I have been working on the wood framing of the speedster, but I ran out of quick-poly, resorcinol glue, and straight slot wood screws. So I thought I would work on other things till the supplies come in. I have installed the front spring and fixed a crack in the front cross member. There was a small crack and the spring tie bolt hole was enlarged. I forgot to take photos of the actual weld, before I did the grinding but you should be able to tell what went on from the photos. I used a brass backing bar when welding up the center hole. Every welder should have a brass or copper backing bar (several sizes and shapes). It just makes hole repairs so easy... . I also rebuilt the front spring. and spring clamps. The front spring had a little wear but very little pitting. It is a 26-27 spring and lowers the front one inch. I replaced the steel bushings and shackles with a NOS set I had for years. I wire power brushed the spring leaves, and then linseed oiled the leaves and put a coat of antique Western Auto grease between the leaves. The kind of grease with a nice model T smell and is brown and stringy. I then assembled it with a new tie bolt and leather pad. I then installed it to the cross member with an accessory double spring clamp. Most of the yellow and red paint is original patina. I did the red on the spring tie clamps. The first foot of the frame is now finished in a linseed oil finish and is complete, ready to go. I like the oil treatment to preserve the original patina. Later when the car is done and it looks a little "shabby" I can just get a fruit sprayer and fill it with Marvel Mystery Oil and do a "patina restoration" of the whole car . Im going to try and post a link to the previous thread from last year. Im still new to links, so please bear with me if it messes up ...

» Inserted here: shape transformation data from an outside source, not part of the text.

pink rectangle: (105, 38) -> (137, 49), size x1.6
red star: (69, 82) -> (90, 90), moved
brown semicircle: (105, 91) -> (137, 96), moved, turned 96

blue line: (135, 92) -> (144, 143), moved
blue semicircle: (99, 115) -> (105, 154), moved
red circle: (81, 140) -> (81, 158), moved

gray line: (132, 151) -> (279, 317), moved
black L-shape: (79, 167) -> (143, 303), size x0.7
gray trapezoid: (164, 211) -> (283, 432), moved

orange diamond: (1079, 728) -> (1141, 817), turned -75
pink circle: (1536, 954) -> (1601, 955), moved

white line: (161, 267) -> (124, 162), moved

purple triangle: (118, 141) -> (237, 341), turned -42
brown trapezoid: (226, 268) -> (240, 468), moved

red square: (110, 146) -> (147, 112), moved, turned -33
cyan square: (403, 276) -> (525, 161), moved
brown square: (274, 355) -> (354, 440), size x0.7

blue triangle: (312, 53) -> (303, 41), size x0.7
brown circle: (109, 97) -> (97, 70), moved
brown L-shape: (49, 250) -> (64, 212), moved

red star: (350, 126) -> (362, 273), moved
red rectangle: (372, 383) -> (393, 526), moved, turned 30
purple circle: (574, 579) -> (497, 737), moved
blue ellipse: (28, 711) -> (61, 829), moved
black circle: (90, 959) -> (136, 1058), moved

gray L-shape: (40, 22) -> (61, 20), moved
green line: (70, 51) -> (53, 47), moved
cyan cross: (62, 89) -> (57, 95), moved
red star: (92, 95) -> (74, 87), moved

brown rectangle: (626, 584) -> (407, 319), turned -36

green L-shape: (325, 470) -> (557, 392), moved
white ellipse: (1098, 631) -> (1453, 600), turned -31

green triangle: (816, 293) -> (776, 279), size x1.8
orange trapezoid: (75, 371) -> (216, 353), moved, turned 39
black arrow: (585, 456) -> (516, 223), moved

here are two pics that did not load with the rest of them .???
Very nice work Donnie!
Donnie, can you tell me what that spring-to-frame 6 hole mounting is all about? I can't see any advantage/dis-advantage in its use, other than perhaps stiffening up the spring a bit. Never seen anything like it before.
Allan from down under.
Glad you asked Allen as I was wondering the same thing. Not sure I've ever seen that before either! It seems like it would be possible to inadvertently over-tighten those U-bolt nuts to the point of putting quite a bit of strain on the weak center portion of the crossmember where the square hole is,......??? I'm sure that just the usual casting with the two nuts in the center is sufficient. Maybe the one with the additional two U-bolts has to do with an accessory such as a PTO,.....???
Actually, in looking at the one photo of that casting, I see that it is not a flat surface where the top spring leaf bears against the casting, but it is cast with a slight curvature to match the curve of the top leaf, so I take back what I said about possible strain on the cross member. Looks like a well designed/engineered part, but it sure looks like "belt & suspenders" overkill to me on a speedster! I'm still thinking it's designed to mount some sort of accessory/implement/PTO or something,.......harold
Dang it! I meant BOTTOM leaf!
Harold and Allen: I agree it is probably an over kill type of thing. I have a couple of these double clamps, and have had several thru the years. It is another of the aftermarket accessories from back in the day. I have always believed it was an "answer" to the "two nut" later type of clamp. After years of the "two U-bolt 4 nut" type of clamp, there may have been a worry of the later 2 nut type being weak. This may have just been a retro-fit to fix a problem that did not exist. That is one of the reasons why a lot of the aftermarket items being made and sold. Harold you are correct about the curve where it meets the bottom leaf. It is machined in a curve. I have lots of different types of accessory items to use on the speedster. I do not want to put too much on it and make it overloaded with accessories, but if I can think of a reason for its use Ill use it. My reasoning for why a "speedster owner" from back in the day choosing to use this, is to strengthen the front clamp area and possibly have less "body roll" .?? And it just looks different.
I don't like those later "2-nut" front motor mounts. Most of them you encounter these days have stripped threads. I think the addition of that aftermarket lower plate with the 2 U-bolts is a good idea.
Ran across this adv for the accessory spring plate you put on the speedster.
Thought you would enjoy!
Seems very practical to me, would like to find one at a swap meet sometime.....would put it to use too!
Dan, thanks for the pic of the ad. I have seen a few of these thru the years and have had several. Ill look and see if I still have another one. If so Ill let you know. Im not going to be able to use this one on the speedster. It just does not like the Laurel Bracket setup. Ill put it on the Montgomery Ward tractor conversion now. I do not believe the Laurel set up will work with just the two nut Y type either. It is designed to work with the early Ford four nut 2 U-Bolt style.
Here's the accessory of the day thread link on the clamp.
Do you have a peerless radiator for that shell?
I think that that clamp will hold the center part of the spring more rigid. It will make the spring stiffer and will have less body roll. I like it. I want one to try. Maybe I can pick one up at Turlock. Scott
Nathan, I do have a Peerless "honeycomb" radiator as well as a couple more shells. It is in poor condition, and not useable, so it and one shell are just display items in the accessory collection.